Records for this exercise:

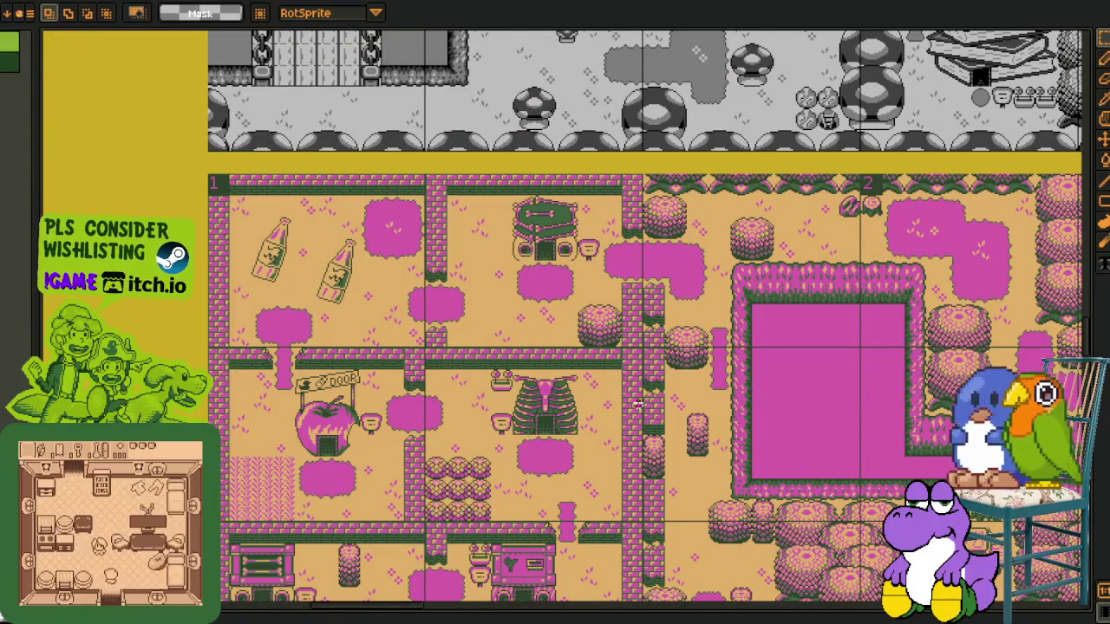
scroll(655, 404, down, 1)
scroll(331, 297, up, 1)
scroll(209, 214, down, 2)
mouse_move(962, 512)
mouse_down()
mouse_move(837, 366)
mouse_move(724, 388)
mouse_move(484, 531)
mouse_up()
scroll(837, 367, up, 2)
scroll(848, 362, down, 2)
scroll(724, 388, down, 1)
scroll(483, 531, up, 1)
scroll(484, 531, down, 2)
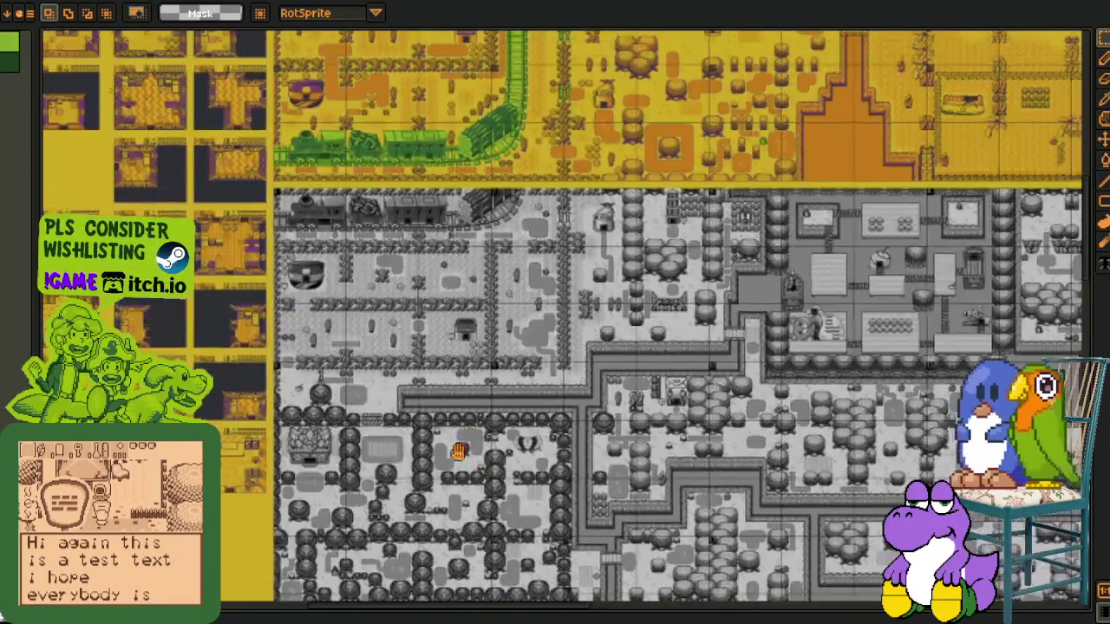
Compare the yellow map with the grey map below it, returning to the yellow train
drag(481, 186, 477, 466)
scroll(477, 467, up, 2)
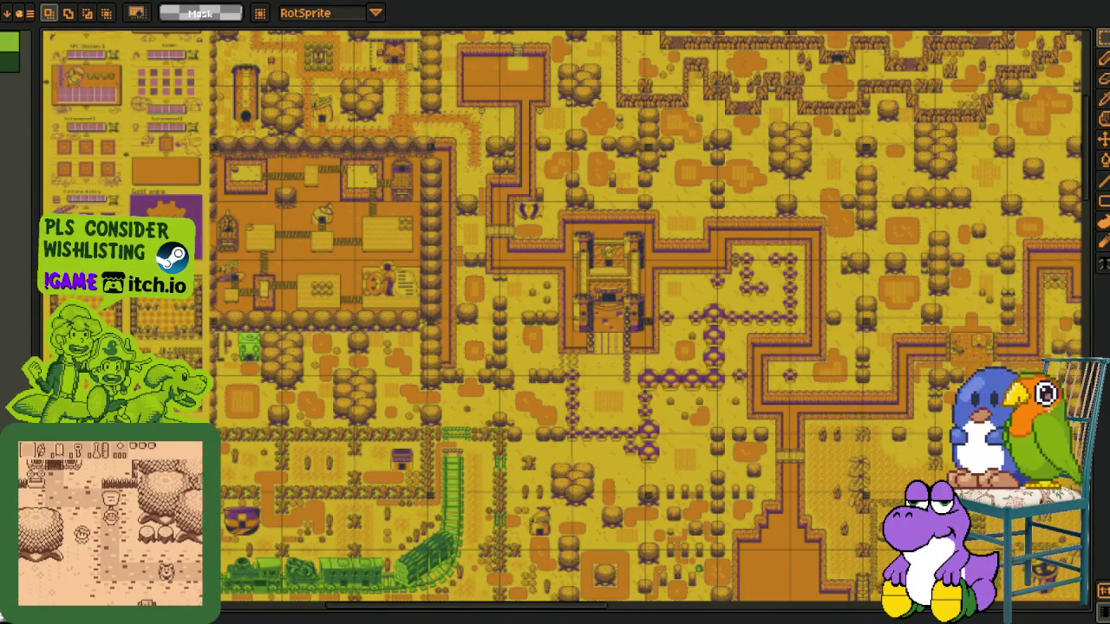
drag(366, 607, 366, 236)
scroll(278, 444, up, 1)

Exercise objective: Drop the pictures and give every line above again exactly.

Worked solution:
scroll(655, 404, down, 1)
scroll(331, 297, up, 1)
scroll(209, 214, down, 2)
mouse_move(962, 512)
mouse_down()
mouse_move(837, 366)
mouse_move(724, 388)
mouse_move(484, 531)
mouse_up()
scroll(837, 367, up, 2)
scroll(848, 362, down, 2)
scroll(724, 388, down, 1)
scroll(483, 531, up, 1)
scroll(484, 531, down, 2)
Compare the yellow map with the grey map below it, returning to the yellow train
drag(481, 186, 477, 466)
scroll(477, 467, up, 2)
drag(366, 607, 366, 236)
scroll(278, 444, up, 1)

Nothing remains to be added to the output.